Motivatie is een term uit de psychologie, criminologie en pedagogiek om uit te drukken dat iemand iets (een zeker doel) probeert te bereiken, dan wel een bepaalde prestatie wil leveren.
3.2
Leerstijlen volgens Kolb
De Amerikaanse psycholoog Kolb werd geboren in 1939 en is een sociaal psycholoog. Op basis van zijn eerder onderzoek ontwikkelde hij in zijn standaardwerk Experiental Learning (1984) een visie op ervaringsleren. Die is voor een groot deel gebaseerd op visies van psychologen die hem zijn voorgegaan. Kolb vernoemt o.a. Jung, Lewin en Piaget.
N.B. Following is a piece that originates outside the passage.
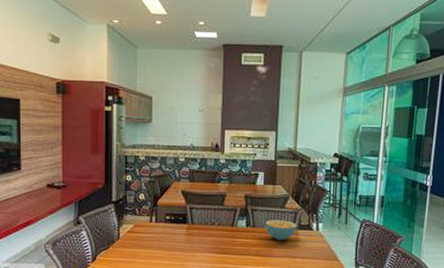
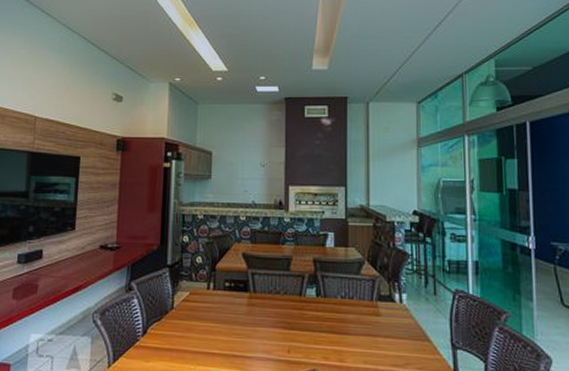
cereal bowl: present [265,220,297,241] -> none [338,288,376,315]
Eind jaren zeventig en begin jaren tachtig heeft hij een model ontwikkeld voor het in beeld brengen van het verloop van een effectief leerproces. Aan de hand van dit model toont Kolb aan dat ieder mens op een voor hem specifieke wijze leert. Kolb ziet bij het leren twee dimensies: 1. Hij gaat na hoe een persoon informatie verwerft: Abstract: Je leert vooral vanuit de theorie of van abstracte begrippen of Concreet: Je leert juist meer vanuit de praktijk of via concrete ervaringen. 2. Hij gaat na hoe een persoon informatie verwerkt: Actief: Je leert vooral vanuit het zelf uitproberen of Reflectief: Je leert juist meer vanuit het in gedachten zelf bedenken. Hij plaatste de twee dimensies in een assenstelsel en zo worden deze twee dimensies gecombineerd. Door de combinaties die ontstaan binnen de twee dimensies onderscheidt Kolb vier leerstijlen: 1. De leerder die het liefst actief-concreet combineert. 2. De leerder die concreet-reflectief het beste bezig is. 3. De leerder die bij voorkeur abstract-actief zaken benadert. 4. De leerder die reflectief-abstract leert.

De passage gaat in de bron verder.